Brienne stares at him in horror for a second, then she bursts out laughing, throwing her head back; and her long, white neck really is exquisite. So is her laugh, and the way her face lights up when she smiles. She's really not such a militant sourpuss after all, he thinks, grinning.
He stands. "Up." He pulls on one of her feet, laughing at her protests. "Up, up, up. Let's go!"
Finally she stands, and she looks down at her feet as if she's about to ask him for some socks and sneakers to wear for the job.
"No," she says quietly.
"What? You were made to kick his ass. You know you were." He's tweaked, and he hopes he's not insulting her, but Brienne is a badass and it thrills him to know it. She should know it, too.
"No, Jaime," she says, looking into his eyes. He can't stop smiling at her, even though he knows she's about to leave. Then she tips back the glass and downs the rest of her wine in three strangely dainty swallows, and he watches her neck again. When she's finished she hands him her glass. "Thanks for stepping in."
He's about to tell her she didn't need his help, but she's already slipped back into her girly shoes and opened the front door. Camera flashes burst around her briefly before she shuts it.

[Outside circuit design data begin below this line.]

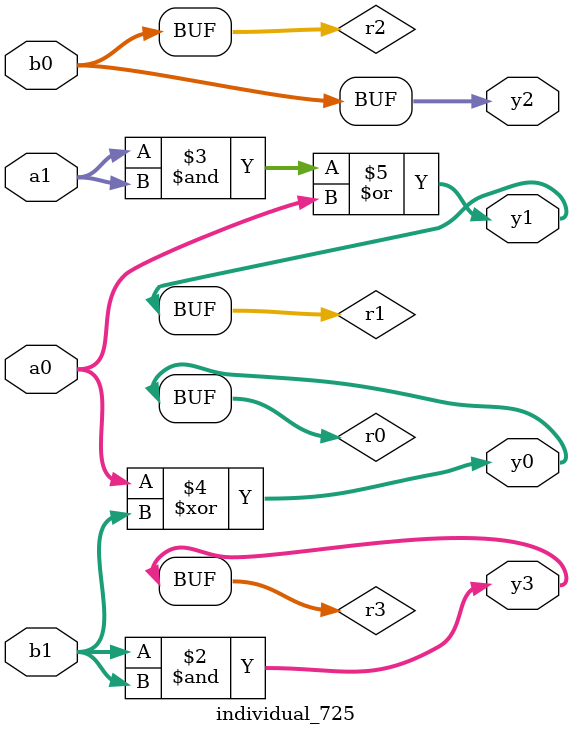
<source format=sv>
module individual_725(input logic [15:0] a1, input logic [15:0] a0, input logic [15:0] b1, input logic [15:0] b0, output logic [15:0] y3, output logic [15:0] y2, output logic [15:0] y1, output logic [15:0] y0);
logic [15:0] r0, r1, r2, r3; 
 always@(*) begin 
	 r0 = a0; r1 = a1; r2 = b0; r3 = b1; 
 	 r3  &=  r3 ;
 	 r1  &=  a1 ;
 	 r0  ^=  b1 ;
 	 r1  |=  a0 ;
 	 y3 = r3; y2 = r2; y1 = r1; y0 = r0; 
end
endmodule
</source>
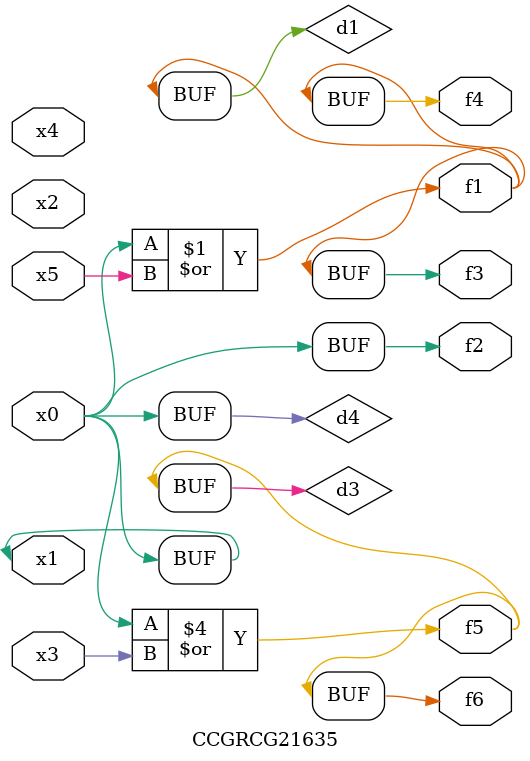
<source format=v>
module CCGRCG21635(
	input x0, x1, x2, x3, x4, x5,
	output f1, f2, f3, f4, f5, f6
);

	wire d1, d2, d3, d4;

	or (d1, x0, x5);
	xnor (d2, x1, x4);
	or (d3, x0, x3);
	buf (d4, x0, x1);
	assign f1 = d1;
	assign f2 = d4;
	assign f3 = d1;
	assign f4 = d1;
	assign f5 = d3;
	assign f6 = d3;
endmodule

</source>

She'll come around, Jaime thinks. He pictures the two of them at the gun and archery ranges, fencing together, boxing. She will.
He finishes his drink, puts the glasses in the kitchen, and goes into his bathroom. In the mirror he sees that there really is a lot of blood on his shirt, and he smiles again. What is wrong with him? He laughs out loud.
Then he notices that Brienne has left her clothes on the counter.
He picks up her pale blue sweater, the one that brought out the color of her eyes.
He knows a gentleman would never do such a thing, but still, he sniffs it.